NDC slashes c 100,000 off filling fee…Extends nomination to Dec 8

Mr Samuel  Ofosu Ampofo

Mr Samuel Ofosu Ampofo

The agitation by the eight aggrieved flagbearer hopefuls of the National Democratic Congress against the controversial Ghc400,000 filling fee, has yielded fruits as the party yesterday slashed it down to Ghc300,000.

The fee for females and Persons With Disability (PWD) which were pegged at Ghc 200,000 and Ghc150,000 cedis respectively are now Ghc 150,000 and Ghc100,000.

The fee for nomination form, however remained GHc20,000.

The decision was made by the Functional Executive Committee (FEC) on behalf of the National Executive Committee (NEC) upon advice from the Council of Elders of the party following a petition the council received from the aggrieved aspirants.

Briefing the media after a FEC meeting yesterday, a Deputy General Secretary of the party, Peter Boamah Otokunor  said the period for picking of nomination forms which elapsed  on Tuesday, November 4,  has been extended to Saturday, December 8 excluding Friday December 7, which is a national holiday.

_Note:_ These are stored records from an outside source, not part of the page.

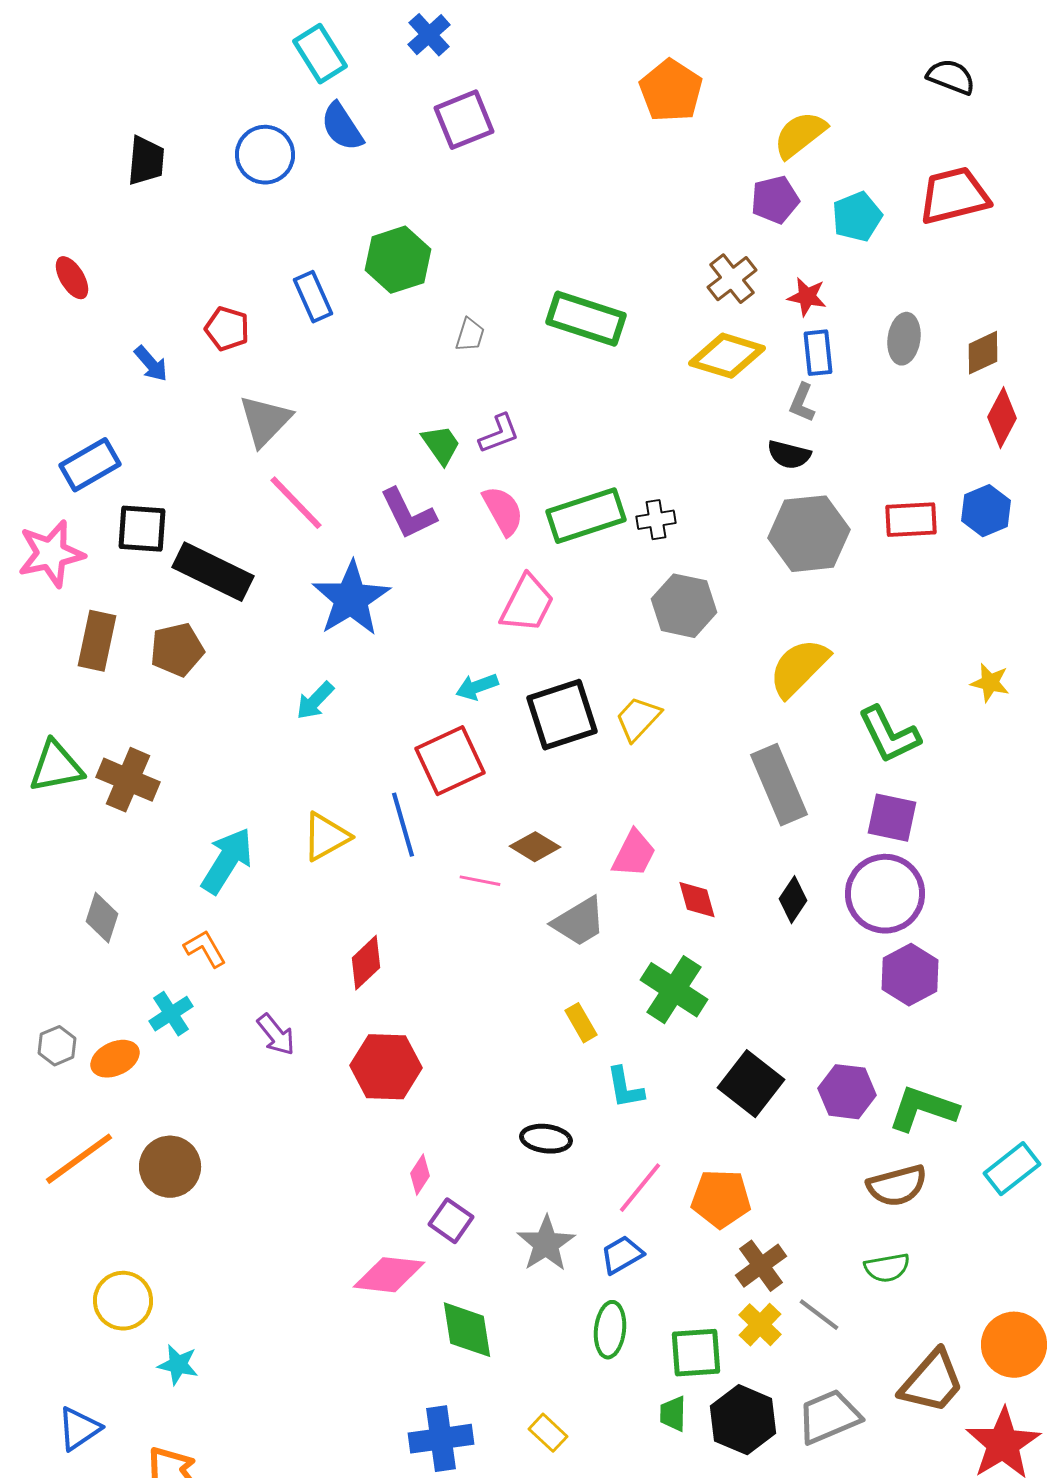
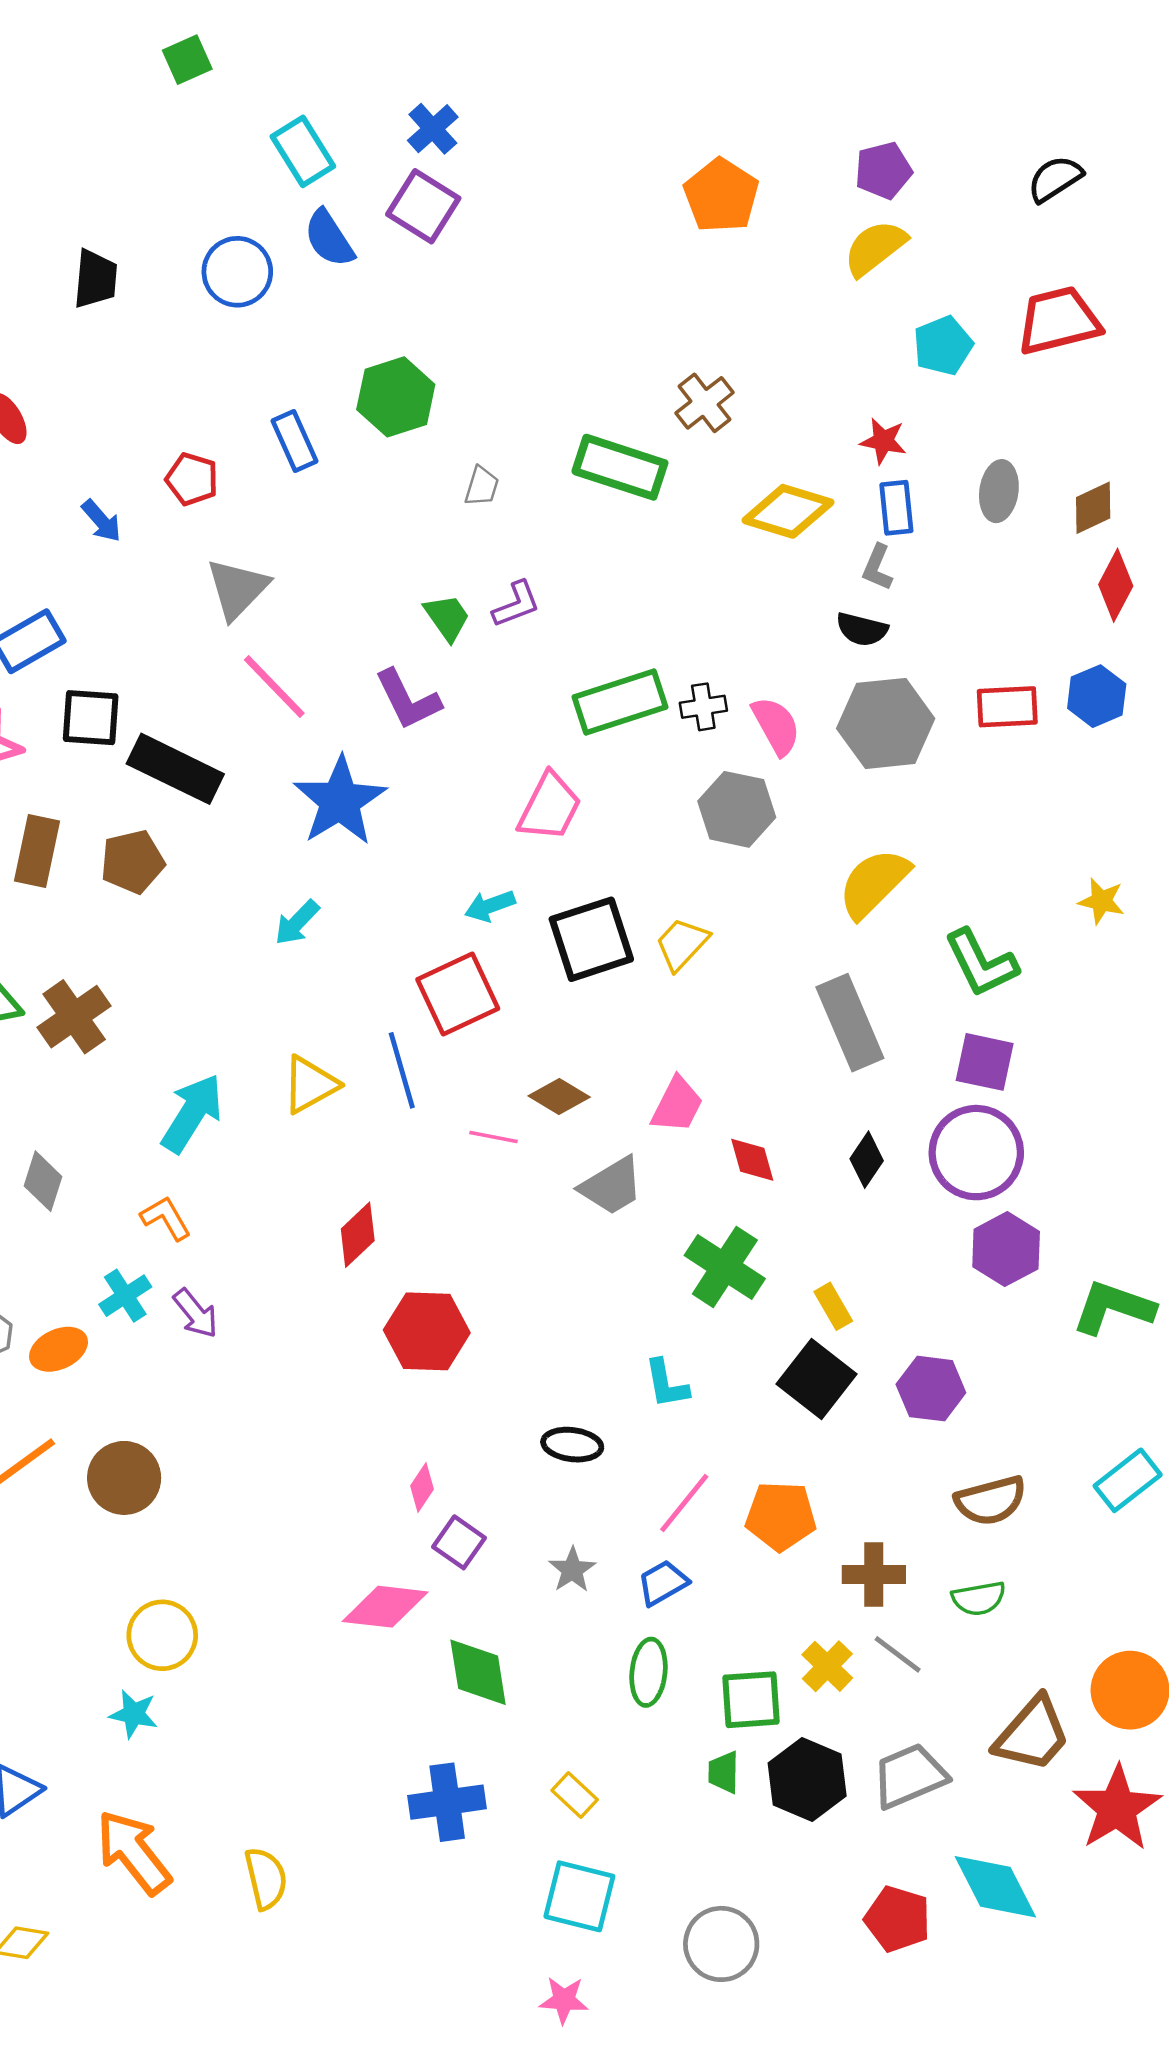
black semicircle: (951, 77) -> (1055, 179), turned -54
purple square: (464, 120) -> (423, 206), moved, turned -36
purple pentagon: (775, 200) -> (883, 170), moved
brown cross: (732, 279) -> (705, 403), moved
pink semicircle: (503, 511) -> (776, 726), moved
brown cross: (128, 780) -> (74, 1017), turned 32
yellow rectangle: (581, 1023) -> (833, 1306), moved
purple arrow: (276, 1035) -> (196, 1313), moved
red hexagon: (386, 1067) -> (427, 1331), moved
green L-shape: (923, 1109) -> (1113, 1308), moved
gray star: (546, 1244) -> (572, 1570), size x0.7
brown cross: (761, 1266) -> (874, 1575), moved, turned 36
yellow circle: (123, 1301) -> (162, 1635), moved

He said only the eight petitioners who initially showed intent can pick the forms.

The presidential primary for the party initially scheduled for January 19, 2019, he said, would now be held on January 26, 2019.

Vetting of aspirants, Mr Otokunor said would be on December 17 and 18, and balloting on December 22. Appeals after vetting, if an, would be on December 22 and 24.

He pointed out that all other provisions of the guidelines remained unchanged, while the decision had been communicated to the Council of Elders who would meet the petitioners today.

Mr. Otokunor insisted that the NEC did not err in its earlier decision but only adhered to an advice by the council to review the guidelines which the party’s constitution made provisions for.

He assured all aspirants that a level playing field would be created for them to ensure a free and fair primary.

The controversial filling fees drew the public backlash with speculation that the fees were a ploy to eliminate some aspirants, but the party defended it saying it needed the money to organise the upcoming primaries.

Eight out of the 12 aspirants who deemed the fees exorbitant and illegal, petitioned the party’s Council of Elders to call the party to order while resolving that they would not pick the forms.

Unperturbed by the petition, NEC opened nomination and representatives of five aspirants picked forms on their behalf.